You probably thought you ate great food when you ate good food at the grocery store or restaurant.
But it’s not all good food.
You may also be eating a lot of processed foods and processed food products.
A new study from the University of California, Berkeley suggests that eating good food can have a huge impact on your health.
They compared eating at a buffet with a restaurant, where there is often a wait to order, to eating at home or at a restaurant.
They also looked at how much food you would eat for lunch, and compared that to the amount you would need for dinner.
And if you are going to eat good for lunch at home, the researchers found, it is worth taking your lunch to go, and eating good for dinner at home.
“Our study shows that the difference in calories, carbohydrates, and fats between a buffet and restaurant is a good predictor of the likelihood of obesity and type 2 diabetes,” said lead author Robert R. Bessette, an assistant professor of nutrition and epidemiology at UC Berkeley.
They calculated that the odds of being obese and having diabetes were nearly 3 to 1 if you ate at home and 1.5 to 1.7 if you were at a place with a wait list to order.
So it’s a good idea to eat healthy food at home when you can.

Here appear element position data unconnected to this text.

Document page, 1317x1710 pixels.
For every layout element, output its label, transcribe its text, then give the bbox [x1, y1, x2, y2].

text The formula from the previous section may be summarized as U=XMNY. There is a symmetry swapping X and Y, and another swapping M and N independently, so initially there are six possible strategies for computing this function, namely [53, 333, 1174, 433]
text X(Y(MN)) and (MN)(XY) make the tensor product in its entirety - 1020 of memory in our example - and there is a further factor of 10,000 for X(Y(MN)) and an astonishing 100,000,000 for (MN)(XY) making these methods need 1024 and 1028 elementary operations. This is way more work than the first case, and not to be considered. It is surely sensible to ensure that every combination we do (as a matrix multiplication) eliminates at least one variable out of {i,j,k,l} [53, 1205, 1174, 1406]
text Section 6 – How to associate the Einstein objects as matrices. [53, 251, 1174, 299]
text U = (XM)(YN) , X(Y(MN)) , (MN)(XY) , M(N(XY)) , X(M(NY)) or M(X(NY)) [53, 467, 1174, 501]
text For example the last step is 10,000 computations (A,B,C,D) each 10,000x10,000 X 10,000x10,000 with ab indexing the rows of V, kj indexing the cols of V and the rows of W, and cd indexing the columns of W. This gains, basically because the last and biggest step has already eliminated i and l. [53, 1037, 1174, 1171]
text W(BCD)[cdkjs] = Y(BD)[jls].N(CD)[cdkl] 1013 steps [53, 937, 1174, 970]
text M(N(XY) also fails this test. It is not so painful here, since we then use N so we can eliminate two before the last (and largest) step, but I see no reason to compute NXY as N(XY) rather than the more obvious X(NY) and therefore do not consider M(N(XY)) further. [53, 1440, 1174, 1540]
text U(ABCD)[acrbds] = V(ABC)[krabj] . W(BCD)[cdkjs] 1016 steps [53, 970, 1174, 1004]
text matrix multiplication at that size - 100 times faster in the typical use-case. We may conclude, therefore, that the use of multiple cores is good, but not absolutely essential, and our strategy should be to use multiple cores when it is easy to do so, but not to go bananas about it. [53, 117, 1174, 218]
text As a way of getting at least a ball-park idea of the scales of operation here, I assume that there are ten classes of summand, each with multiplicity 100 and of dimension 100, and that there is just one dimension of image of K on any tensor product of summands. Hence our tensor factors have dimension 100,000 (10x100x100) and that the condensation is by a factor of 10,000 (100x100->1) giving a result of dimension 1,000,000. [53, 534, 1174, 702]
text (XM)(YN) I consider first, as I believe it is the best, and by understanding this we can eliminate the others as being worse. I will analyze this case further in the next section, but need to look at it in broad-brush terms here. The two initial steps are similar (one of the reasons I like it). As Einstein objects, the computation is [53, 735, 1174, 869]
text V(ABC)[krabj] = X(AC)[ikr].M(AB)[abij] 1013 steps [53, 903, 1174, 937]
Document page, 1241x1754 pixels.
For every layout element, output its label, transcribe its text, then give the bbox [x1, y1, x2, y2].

The study was published online March 11 in the American Journal of Preventive Medicine.
This is the first study to look at the effect of eating at an affordable buffet versus eating at the restaurant.
The researchers did not include food at a fast food restaurant, because that would affect their results.
They focused on food items with higher glycemic loads, like white bread and pasta.
They used data from the U.S. Department of Agriculture Food Stamp Program to calculate total daily calories, total fat and saturated fat, and glycemic load.
The data showed that a buffet is more nutritious if it comes with vegetables, fruits, and meats, and that there are fewer processed foods.
But if you eat at home the study showed that if you’re going to go out, you should limit the number of things you eat and focus on eating food that has good nutrition.
“When you eat food at your home, you’re less likely to get type 2 or obesity,” said Bessettes.
“You’re less inclined to eat a lot, so the quality of food has a lot to do with how much you eat.”
The study also looked specifically at the effects of eating in the afternoon.
The breakfast buffet meal came at 6:30 a.m., and the dinner buffet meal at 8:30 p.m.
The scientists then measured the glycemic response in blood samples taken after each meal.
They found that when you eat breakfast, your blood glucose goes up, but it doesn’t go up as much as if you order at the buffet.
The meal itself, they found, has more carbs than other types of food, but also less fat and protein than other meals.
“It’s not like you eat all day and then eat a buffet,” said study author Daniel A. Schulz, a professor of preventive medicine at the University at Buffalo and director of the Institute of Diabetes and Obesity at the university.
“This is really just a quick meal and it has less carbs than what you’d eat in a normal meal.”
The researchers also looked to see if there were differences in the glycaemic response to the buffet compared to the restaurant buffet.
They did not find a difference.
They believe the higher glycaemia may be a result of the higher carbohydrate content of the buffet because there is less fiber and more sugar in the buffet meal.
“The glycemic responses to a buffet meal were not different from those to a typical dinner meal,” said Schulz.
They think that this is because the buffet provides more calories than the restaurant meal, so it may be more important to eat at a time when you’re hungry, and the glycated carbohydrate is released in your bloodstream, rather than being absorbed as nutrients.
The research was funded by the National Institutes of Health and the Robert and Frances L. Smith Foundation.